Scalfari ha sempre criticato quei direttori che, pur di vendere una copia in più, sono disposti a imbruttire o a involgarire i loro giornali.
«Nel libro che gli abbiamo dedicato, raccontò ad Antonio Gnoli e a me che il "romanzo del giornalismo italiano" prediletto da Benedetto Croce era Vita e avventure di Riccardo Joanna scritto da Matilde Serao. "È abbastanza brutto per tirare cento mila copie, ma si può farlo ancora più brutto": è ciò che dice il direttore guardando il suo giornale disgustato.
Repubblica è sempre andato in una direzione opposta».
La rubrica delle lettere prende forma dalla personalità di chi la tiene. In che modo ti distinguerai dal tuo predecessore Corrado Augias?
«Per vent’anni Corrado è stato la bussola, l’orientamento ritrovato, la rassicurazione.
Come la strada lunga e dritta di Catania, la mia città, un rettilineo che dal mare ti conduce all’Etna. Io mi rispecchio più nel groviglio di vicoletti che poi però sfocia nella via Etnea: credo di rappresentare più lo smarrimento e l’inquietudine, che alla fine trovano la strada. È un onore e un piacere succedergli. E ringrazio Maurizio Molinari per avermi dato fiducia».
Ti è mai capitato di scrivere una lettera ai giornali?
«Da ragazzo le inventavo. Le lettere ai giornali avevano un’intonazione tra il professorale e il moralistico sul genere di Aristogitone, il personaggio sbeffeggiato da Arbore e compagni nel programma Alto Gradimento.
Con un gruppo di amici pensammo di rompere il muro di pruderie spedendo a Panorama la lettera di una casalinga dilaniata da un dilemma: a lei piaceva essere sculacciata, ma al marito non gli andava di farlo. Non potevamo immaginare che lettere dello stesso tenore arrivavano al giornale da diverse città italiane tanto che Lamberto Sechi ci avrebbe fatto una copertina: La Sculacciata ».
Raccontarlo ti espone al rischio…
«In realtà non fu l’unica bravata. Lavoravo a
L’Ora di Palermo quando nel giornale dirimpettaio, La Sicilia, Candido Cannavò teneva la rubrica Parliamone insieme. Una volta gli mandai la lettera falsa di una madre di famiglia che scopriva la propria figliola a letto con un ragazzo e una ragazza. Ne scaturì un dibattito cittadino che coinvolse tutti, perfino il sindaco e il vescovo. Che io fossi io l’autore Candido l’avrebbe scoperto molti anni dopo, leggendo la mia prefazione alla sua autobiografia».

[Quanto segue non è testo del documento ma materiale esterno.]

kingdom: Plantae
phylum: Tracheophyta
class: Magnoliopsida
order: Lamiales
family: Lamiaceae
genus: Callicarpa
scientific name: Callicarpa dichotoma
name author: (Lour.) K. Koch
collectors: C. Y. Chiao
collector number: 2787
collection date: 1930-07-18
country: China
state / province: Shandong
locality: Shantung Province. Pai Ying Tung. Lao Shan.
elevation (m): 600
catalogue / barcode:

Non temi la pena del contrappasso?
«Lo racconto per dire del mio rapporto forte con le lettere ai giornali. Cerco nelle lettere quello che ti svelano, anche dietro un’apparente ovvietà. L’esempio più espressivo sul piano letterario è La lettera rubata di Edgar Allan Poe. In fondo il giornalismo è questo: riuscire a far vedere agli altri quello che hanno sotto gli occhi ma non lo vedono».
Con quali criteri le sceglierai?
«Per intelligenza, passione, capacità di spiazzamento. Anche per la forza dello stile.
Vorrei riceverne di insolenti e scanzonate, magari di una riga sola. Su qualsiasi argomento morda il lettore. Ogni tanto cercherò anche io di far delle domande. Mi piacerebbe che tutti quelli che prendono in mano Repubblica — colleghi inclusi — mi affidassero un loro pensiero sui temi caldi dell’attualità. Ne uscirebbe un carteggio più ricco».
Andrai sul personale?
«No, questo non vorrei farlo. Ho amato molto il Montanelli pacificato della Stanza, la rubrica che teneva sul Corriere dopo la stagione militante del Giornale. Era come entrare in camera sua, con il camino acceso, e ascoltarlo mentre ti raccontava il Novecento attraverso la sua vita, i suoi incontri veri o mancati con Churchill e Hitler o il suo rapporto intellettuale con D’Azeglio e Cavour. Ma tutto questo è irripetibile».
Quella di Montanelli era una generazione provvista di una biografia.
«Oggi siamo in tanti, le grandi interviste le abbiamo fatte tutti, e non mi metto a spiegare la Francia perché per tanti anni ho vissuto a Parigi. Non voglio che diventi uno strumento per parlare di me. Provocherei le risate del giovane Francesco Merlo che mi manderebbe una lettera finta facendomi cadere in una trappola».